From the first line to the last, restate every record word for word, leaving out the pictures.

===============

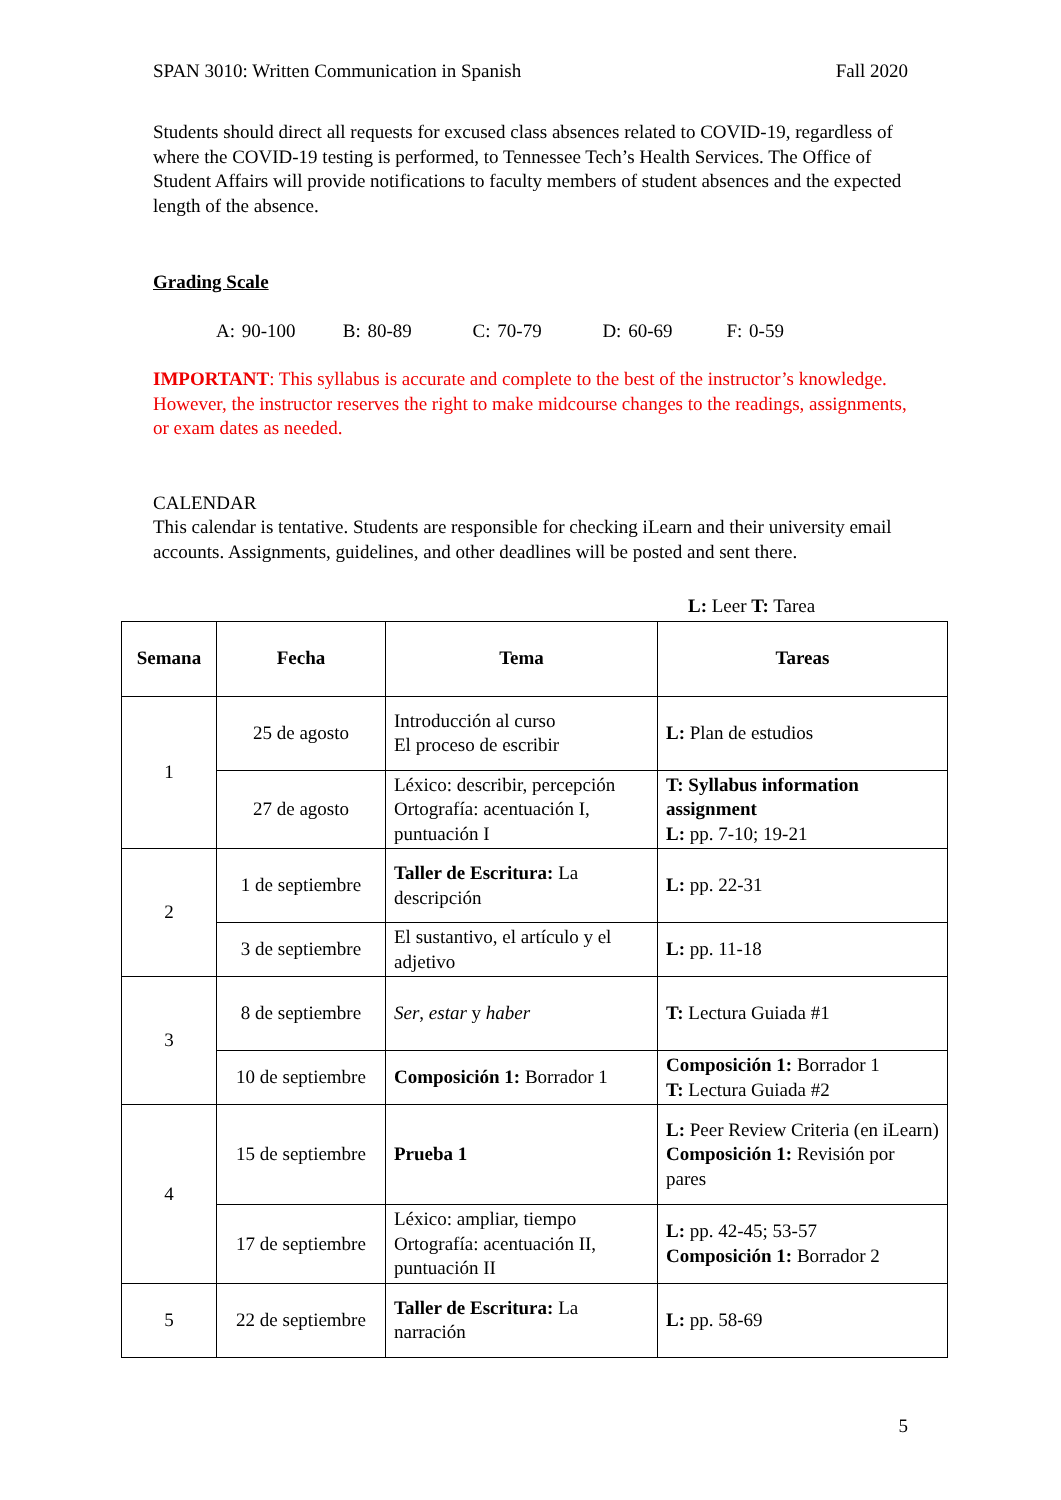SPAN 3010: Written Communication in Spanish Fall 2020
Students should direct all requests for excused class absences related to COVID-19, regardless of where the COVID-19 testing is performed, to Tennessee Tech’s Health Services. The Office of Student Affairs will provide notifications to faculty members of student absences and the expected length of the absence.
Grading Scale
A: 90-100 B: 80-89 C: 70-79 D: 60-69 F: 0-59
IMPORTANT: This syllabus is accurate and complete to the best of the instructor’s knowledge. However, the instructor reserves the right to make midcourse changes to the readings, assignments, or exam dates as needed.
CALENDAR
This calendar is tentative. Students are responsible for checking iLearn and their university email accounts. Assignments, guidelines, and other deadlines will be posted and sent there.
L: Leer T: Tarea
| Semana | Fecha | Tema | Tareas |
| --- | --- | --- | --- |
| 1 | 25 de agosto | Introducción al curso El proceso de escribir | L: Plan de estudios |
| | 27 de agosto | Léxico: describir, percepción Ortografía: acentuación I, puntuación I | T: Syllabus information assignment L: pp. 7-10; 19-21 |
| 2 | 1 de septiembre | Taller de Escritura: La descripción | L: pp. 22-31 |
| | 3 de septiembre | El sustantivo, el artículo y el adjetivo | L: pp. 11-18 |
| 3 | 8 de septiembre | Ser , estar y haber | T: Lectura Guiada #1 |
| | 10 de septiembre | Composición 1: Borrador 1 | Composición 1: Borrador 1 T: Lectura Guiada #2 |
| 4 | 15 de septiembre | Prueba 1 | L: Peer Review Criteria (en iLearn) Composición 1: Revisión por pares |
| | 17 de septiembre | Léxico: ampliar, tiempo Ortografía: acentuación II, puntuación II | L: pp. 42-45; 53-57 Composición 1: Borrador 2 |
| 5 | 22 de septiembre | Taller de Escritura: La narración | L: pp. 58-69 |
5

===============

- **Solution to this problem**
SPAN 3010: Written Communication in Spanish Fall 2020
Students should direct all requests for excused class absences related to COVID-19, regardless of where the COVID-19 testing is performed, to Tennessee Tech’s Health Services. The Office of Student Affairs will provide notifications to faculty members of student absences and the expected length of the absence.
Grading Scale
A: 90-100 B: 80-89 C: 70-79 D: 60-69 F: 0-59
IMPORTANT: This syllabus is accurate and complete to the best of the instructor’s knowledge. However, the instructor reserves the right to make midcourse changes to the readings, assignments, or exam dates as needed.
CALENDAR
This calendar is tentative. Students are responsible for checking iLearn and their university email accounts. Assignments, guidelines, and other deadlines will be posted and sent there.
L: Leer T: Tarea
| Semana | Fecha | Tema | Tareas |
| --- | --- | --- | --- |
| 1 | 25 de agosto | Introducción al curso El proceso de escribir | L: Plan de estudios |
| | 27 de agosto | Léxico: describir, percepción Ortografía: acentuación I, puntuación I | T: Syllabus information assignment L: pp. 7-10; 19-21 |
| 2 | 1 de septiembre | Taller de Escritura: La descripción | L: pp. 22-31 |
| | 3 de septiembre | El sustantivo, el artículo y el adjetivo | L: pp. 11-18 |
| 3 | 8 de septiembre | Ser , estar y haber | T: Lectura Guiada #1 |
| | 10 de septiembre | Composición 1: Borrador 1 | Composición 1: Borrador 1 T: Lectura Guiada #2 |
| 4 | 15 de septiembre | Prueba 1 | L: Peer Review Criteria (en iLearn) Composición 1: Revisión por pares |
| | 17 de septiembre | Léxico: ampliar, tiempo Ortografía: acentuación II, puntuación II | L: pp. 42-45; 53-57 Composición 1: Borrador 2 |
| 5 | 22 de septiembre | Taller de Escritura: La narración | L: pp. 58-69 |
5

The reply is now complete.